### REQUIRED ACTION 1
In the passage on Grayscale's bitcoin trust, what management fee does Grayscale charge?
### REQUIRED ACTION 2
Summarize the passage on Grayscale's bitcoin trust in two sentences.
### REQUIRED ACTION 3
List every person mentioned by name in the passage on Grayscale's bitcoin trust, with the role the passage gives each.

--- QUOTED PASSAGE ---

Another investor, who asked not to be named for fear of repercussions from the brokerage he works for, says he bought about $30,000 worth of bitcoin through GBTC with the goal of hedging against inflation as he prepares for retirement. Although his financial situation has not been so seriously damaged, he says that the performance of the trust has “badly affected” his marriage; his wife, who “fears the loss is permanent,” has taken to calling him a “bitcoin bozo.”

Thousands of GBTC shareholders like these have registered their support for the activist campaign, according to David Bailey, founder of BTC Inc and hedge fund UTXO Management, and leader of part of the movement.

“That’s what makes this a unique situation,” says Bailey. “This product is sold on brokerage platforms in individual retirement accounts. This is your mom and dad who think they are diversifying their portfolio.”

WIRED spoke to six GBTC shareholders, all of whom told similar stories. One person said they have all their savings tied up in GBTC, while another has taken on extra work to ensure he is able to support himself until retirement.

Bailey claims that more than 50 institutions, some of which have several hundred million dollar stakes in GBTC, are also involved in the uproar to oust Grayscale, and in total represent at least 20 percent of GBTC shares. He claims to be unable to provide evidence, citing investor privacy and legal concerns, but provided WIRED with web traffic and form submission data suggesting at least 2,000 investors have joined the campaign.

Michael Sonnenshein, Grayscale CEO, says his company isn’t going anywhere. “We have absolutely no intention of stepping down from our role,” says Sonnenshein. “Our trust agreement explicitly states that we must voluntarily withdraw – and our work is not done.”

But the activists are undisturbed. “Our expectation is that, for the sheer reason of people wanting to get out of this thing, it’s going to be put under pressure,” said Steven McClurg, chief investment officer at asset management firm Valkyrie, another leader of the campaign to oust. Grayscale. “There are many ways to affect change.” He refused to elaborate on what he meant. McClurg describes this information as “secret sauce.”

Crossed wires

The group led by Bailey, called RedeemGBTC, wants Grayscale to reduce its 2 percent management fee, which it describes as “predatory” because it is calculated against the trust’s bitcoin reserves, not the price of the deeply discounted shares. The group also wants Grayscale to allow investors to exchange their shares directly for the underlying bitcoin – in a process known as redemption – as soon as possible.

The nature of the trust’s fee structure, lawyers representing Bailey’s hedge fund have argued, creates a “perverse incentive” for Grayscale to maximize the number of shares in the trust and limit redemptions: They argue that the greater the number of shares in the trust, the larger the pot of bitcoin, which increases the income generated by management fees.

McClurg describes this arrangement as a “hostage” situation: Investors cannot exit without absorbing a large decline in the price of bitcoin.

However, the claims outlined by Bailey and RedeemGBTC are an unhelpful oversimplification of the situation, suggests Grayscale, which claims to be doing everything in its power to do right by its investors.

Indeed, Grayscale has entered into a legal battle with the US Securities and Exchange Commission (SEC) over its campaign to convert the trust into an exchange-traded fund, or ETF, which would allow investors to cash in their shares for bitcoin in the pot.

--- COLLECTED MATERIAL ---

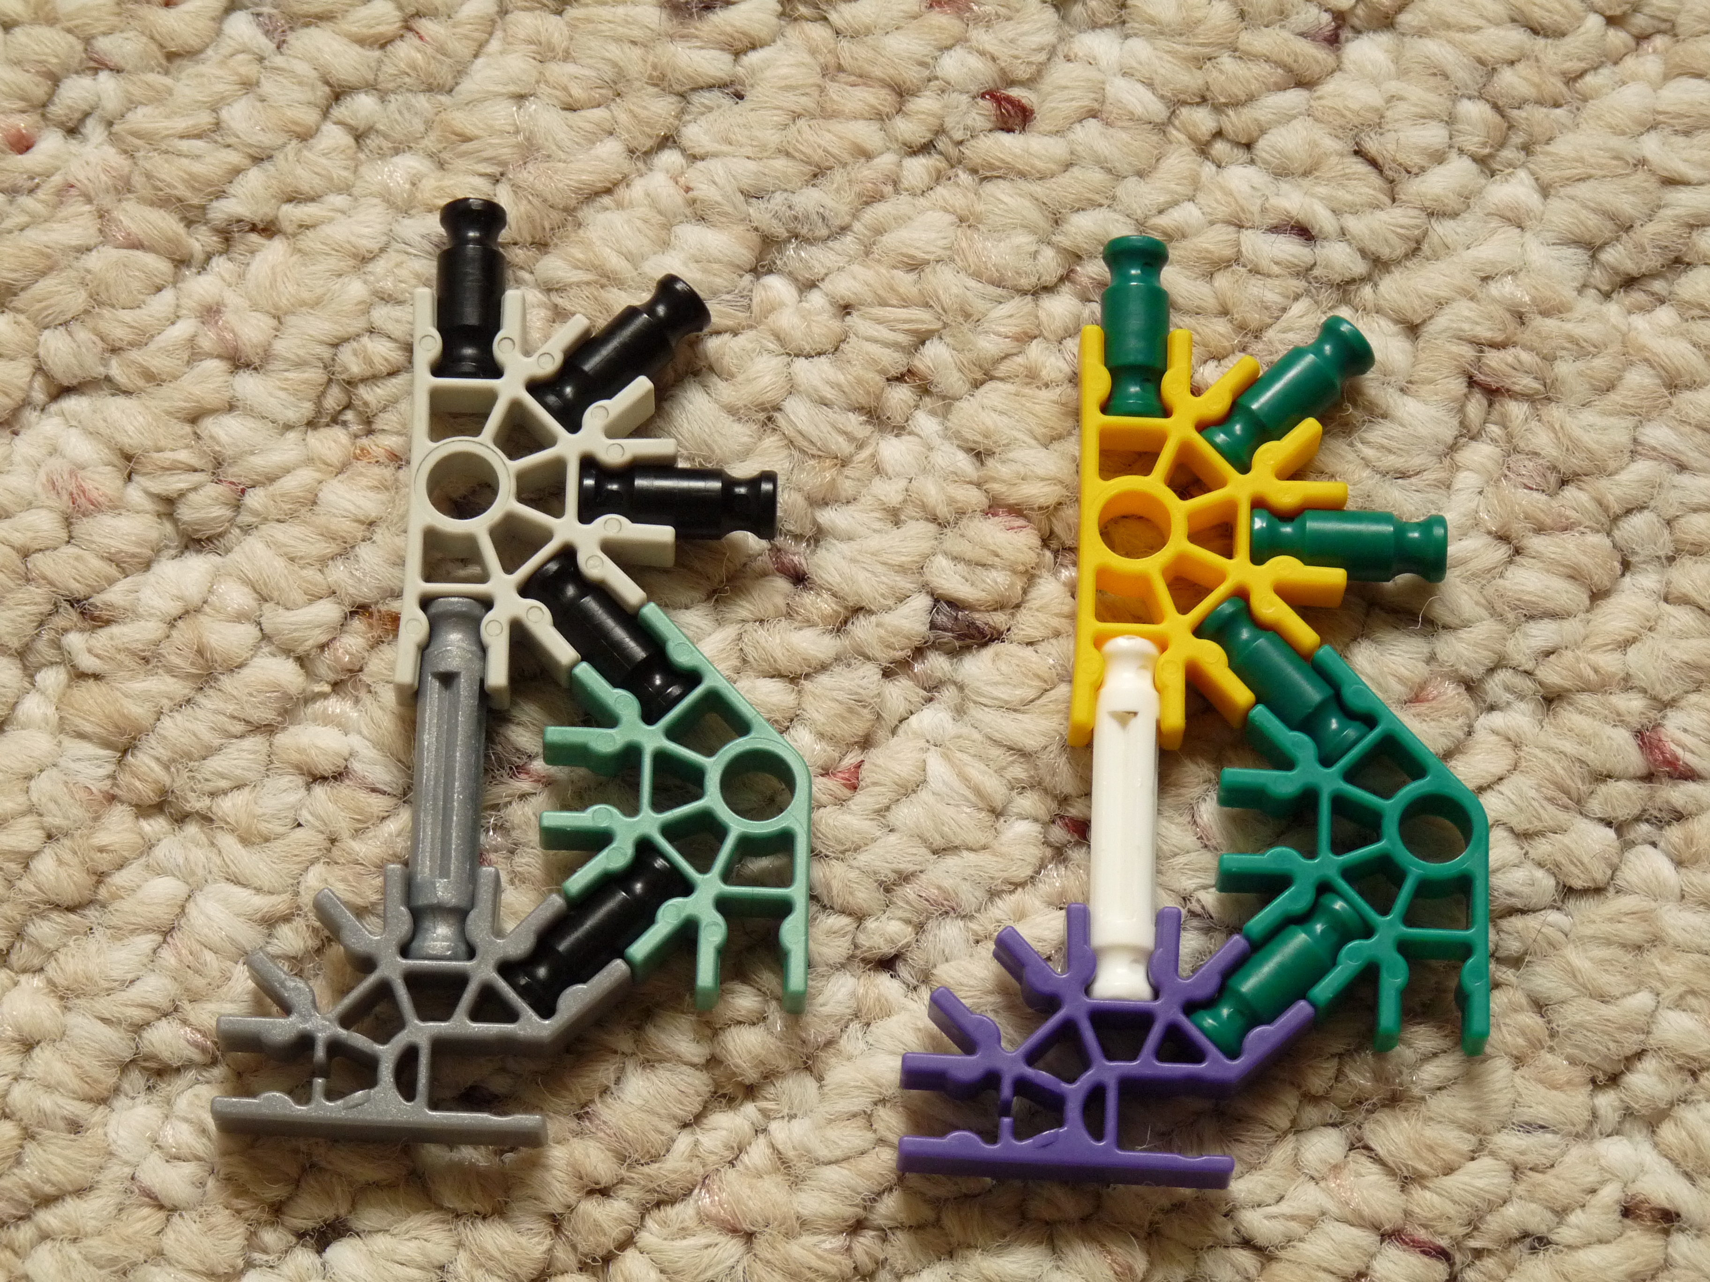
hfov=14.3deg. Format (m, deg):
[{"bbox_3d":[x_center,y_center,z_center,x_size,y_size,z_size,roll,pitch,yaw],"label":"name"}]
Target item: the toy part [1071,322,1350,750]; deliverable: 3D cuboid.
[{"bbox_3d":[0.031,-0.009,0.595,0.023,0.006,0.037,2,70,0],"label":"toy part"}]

---

### WRITTEN RESPONSE 1
A 2 percent management fee.

### WRITTEN RESPONSE 2
Thousands of GBTC shareholders support an activist campaign, led in part by David Bailey and Steven McClurg, to oust Grayscale, cut its 2 percent management fee, and let investors redeem their shares for the underlying bitcoin. Grayscale's CEO says the company has no intention of stepping down, and Grayscale calls the activists' claims an oversimplification while it fights the SEC in court over converting the trust into an ETF.

### WRITTEN RESPONSE 3
- David Bailey: founder of BTC Inc and hedge fund UTXO Management, and leader of part of the campaign
- Michael Sonnenshein: Grayscale CEO
- Steven McClurg: chief investment officer at Valkyrie and another leader of the campaign